REQUIRED WORK: Count how many of the lines below contain the string "height", with case taken into account, and reply with the number alone.

Collected data:
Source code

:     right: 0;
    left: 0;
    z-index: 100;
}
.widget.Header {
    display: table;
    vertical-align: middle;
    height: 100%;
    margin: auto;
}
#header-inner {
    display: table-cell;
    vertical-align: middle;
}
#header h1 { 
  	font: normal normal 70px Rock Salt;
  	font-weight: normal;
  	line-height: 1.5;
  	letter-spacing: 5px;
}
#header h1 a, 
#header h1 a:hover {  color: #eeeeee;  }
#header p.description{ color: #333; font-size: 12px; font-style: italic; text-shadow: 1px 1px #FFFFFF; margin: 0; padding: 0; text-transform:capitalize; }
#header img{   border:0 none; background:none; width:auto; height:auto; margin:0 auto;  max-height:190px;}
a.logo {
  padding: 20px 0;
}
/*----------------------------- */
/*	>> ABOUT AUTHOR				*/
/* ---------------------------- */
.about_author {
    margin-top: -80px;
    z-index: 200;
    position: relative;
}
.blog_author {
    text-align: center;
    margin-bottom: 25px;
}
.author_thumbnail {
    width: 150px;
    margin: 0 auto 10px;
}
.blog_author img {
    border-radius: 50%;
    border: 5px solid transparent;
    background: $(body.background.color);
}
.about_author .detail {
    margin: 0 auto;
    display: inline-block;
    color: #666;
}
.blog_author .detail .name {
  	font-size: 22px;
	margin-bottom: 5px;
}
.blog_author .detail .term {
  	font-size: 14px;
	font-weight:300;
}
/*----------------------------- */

RESULT OF THIS TASK: 3